If an employer is convicted of a violation of maternity-related labor regulations, including unlawful termination, the employer will be subject to a fine as much as HK$100,000.
If a pregnant employee provides a medical letter stating that particular work-related tasks, such as heavy lifting or work involving ingestion of hazardous materials, are hazardous to the employee’s health during pregnancy, the employer may not allocate such tasks to employee.
Depending on the information provided, an employee may submit the relevant medical letter from registered medical practitioners, registered Chinese medicine practitioners, or registered midwives.
Male employees are entitled to three days of paternity leave for the delivery of his spouse or legal partner under the conditions that he is the father of the child, he is employed under continuous contract, and he has given sufficient notice to the employer.

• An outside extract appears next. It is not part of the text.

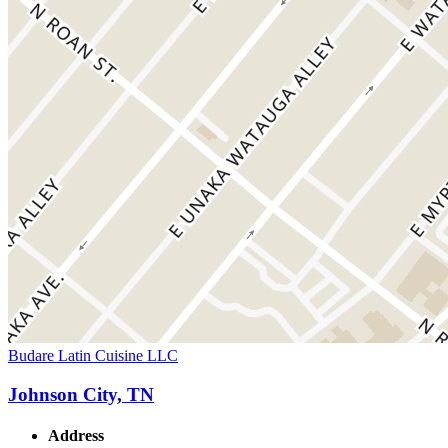
Budare Latin Cuisine LLC
Johnson City, TN
Address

The employee must notify the employer of the intention to take paternity leave at least three months ahead of the expected date of delivery. The employee must later notify the employer of the dates of paternity leave any time before taking the leave. The employer is at liberty to request a signed and written statement with the name of the child’s mother, the expected and/or actual delivery date, and confirmation that he is the child’s father.
The employee is entitled to payment for paternity leave if he has been under continuous contract for no less than 40 weeks before the date of paternity leave and has provided the documents requests by the employer.
Similar to maternity leave, the daily rate of paternity leave pay should be calculated as four-fifths of the average daily wages in the 12 months preceding the first day of paternity leave. In the calculation, the employer must exclude days in which the employee does not receive complete wages or was not paid. Such periods may include rest days, statutory holidays, annual leave, sick days, previous paternity leave, and sick leave.